Never use RegExp as a parser
· christian · python, software development
While working with a large log file I got annoyed by the Python script which is used to parse the file. It took over 15 minutes to parse around ten million log lines.
The biggest performance issue was a regular expression which was used to split a line into separate fields. Replacing this with a parser function which is just reading the line character by character and using separator and qualifier characters to identify the fields increased the performance by 60%!
The following example is parsing a default NGINX access log:
import sys
from datetime import datetime
LOG_TIME_FORMAT = '%d/%b/%Y:%H:%M:%S %z'
fields = [
{ 'name': 'ip', 'type': 'str', 'keep': True },
{ 'name': 'dash', 'type': 'str', 'keep': False },
{ 'name': 'user', 'type': 'str', 'keep': False },
{ 'name': 'timestamp', 'type': 'datetime', 'keep': True },
{ 'name': 'request', 'type': 'str', 'keep': True },
{ 'name': 'status', 'type': 'int', 'keep': True },
{ 'name': 'bytes_sent', 'type': 'int', 'keep': False },
{ 'name': 'referer', 'type': 'str', 'keep': False },
{ 'name': 'user_agent', 'type': 'str', 'keep': True },
]
def parse_logitem(logline: str) -> dict:
""" Parse single log line """
field_index = 0
field_buffer = ''
qualifier_active = ''
qualifier_end = ''
eol = False
result = {}
for c in logline:
if qualifier_active == '' and (c == '[' or c == '"'):
# start parsing inside of a qualifier
qualifier_active = c
qualifier_end = c
if c == '[':
qualifier_end = ']'
elif qualifier_active != '' and c == qualifier_end:
# end of qualifier reached
qualifier_active = ''
qualifier_end = ''
elif qualifier_active == '' and (c == ' ' or c == '\n'):
# handle field change
if fields[field_index]['keep']:
if fields[field_index]['type'] == 'int':
field_buffer = int(field_buffer)
elif fields[field_index]['type'] == 'str' and field_buffer == '-':
field_buffer = None
elif fields[field_index]['type'] == 'datetime':
field_buffer = datetime.strptime(field_buffer, LOG_TIME_FORMAT)
result[fields[field_index]['name']] = field_buffer
field_index += 1
field_buffer = ''
if c == '\n':
eol = True
else:
# capture in field buffer
field_buffer += c
# final error checks
if field_buffer != '':
raise Exception('Field buffer was not properly processed')
if qualifier_active != '' or qualifier_end != '':
raise Exception('Field qualifier parsing was not finished')
if (field_index + 1) < len(fields):
raise Exception('Not all fields got processed')
if not eol:
raise Exception('There was never an LF at the end of the line')
return result
def fileload(file: str):
""" Open file and parse lines """
with open(file, 'r') as f:
for line in f:
yield parse_logitem(line)
if __name__ == '__main__':
LOG_FILE = sys.argv[1]
items = list(fileload(LOG_FILE))
The fields
list is defining the order and data type of the field in a log line.
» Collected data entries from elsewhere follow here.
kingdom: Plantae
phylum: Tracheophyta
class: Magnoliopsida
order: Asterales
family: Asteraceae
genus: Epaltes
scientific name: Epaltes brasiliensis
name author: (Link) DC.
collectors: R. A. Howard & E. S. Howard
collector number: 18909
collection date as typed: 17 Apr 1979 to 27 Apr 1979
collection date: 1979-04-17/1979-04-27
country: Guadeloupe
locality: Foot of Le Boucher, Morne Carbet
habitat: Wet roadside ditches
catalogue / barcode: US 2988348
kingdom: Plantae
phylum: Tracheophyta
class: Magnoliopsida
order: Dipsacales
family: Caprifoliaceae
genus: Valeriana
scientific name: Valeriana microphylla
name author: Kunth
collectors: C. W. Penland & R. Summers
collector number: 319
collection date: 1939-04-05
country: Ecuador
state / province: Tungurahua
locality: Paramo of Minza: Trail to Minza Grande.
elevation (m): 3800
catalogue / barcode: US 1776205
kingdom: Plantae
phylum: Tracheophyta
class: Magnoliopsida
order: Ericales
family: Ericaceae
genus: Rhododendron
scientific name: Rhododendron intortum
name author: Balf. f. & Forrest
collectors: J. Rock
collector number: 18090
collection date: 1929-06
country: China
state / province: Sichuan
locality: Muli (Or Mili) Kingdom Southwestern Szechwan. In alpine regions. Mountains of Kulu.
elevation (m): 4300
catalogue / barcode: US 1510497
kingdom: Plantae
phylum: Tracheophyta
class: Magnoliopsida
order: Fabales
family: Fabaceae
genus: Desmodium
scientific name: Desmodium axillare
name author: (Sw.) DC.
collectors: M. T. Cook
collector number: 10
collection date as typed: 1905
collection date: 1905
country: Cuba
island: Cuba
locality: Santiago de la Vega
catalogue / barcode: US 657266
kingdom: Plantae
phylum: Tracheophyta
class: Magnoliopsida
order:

A space is
used as a separator, "
and [
are used as qualifier characters. Inside of a qualifier block,
spaces can be part of a fields content. The keep
flag is used to control if a field is added
to the result dictionary or not.
A hand full of checks at the end improving the detection of syntax errors, but error detection is of course not perfect.
A parsed line looks like so:
item = {
'ip': '127.0.0.1',
'timestamp': datetime,
'request': 'GET / HTTP/1.1',
'status': 200,
'user_agent': 'the user agent'
}
Also the memory consumption was a problem in the old version. Only a subset of the log lines was required but the whole file was read into memory and filtered afterwards in Pandas. By using generator functions, filtering can be done while parsing/loading.
Again an example based on NGINX access logs:
items = fileload('access.log')
items = filter(lambda l: l['status'] != 200, items)
items = list(items)
Since fileload()
is using the yield
statement, the logic is not processed until the enumerator
is consumed by a loop or a list()
statement. In the example above only log lines with status
code not equals 200 are loaded into memory.
Anyway, for processing large amounts of data, python is the wrong language. It is possible to achieve much better performance results by using a compiled language like C#, Java, Go or Rust.
PyPy may be interesting, if a language change is no option. The billion row challenge also may contain some very interesting implementation examples.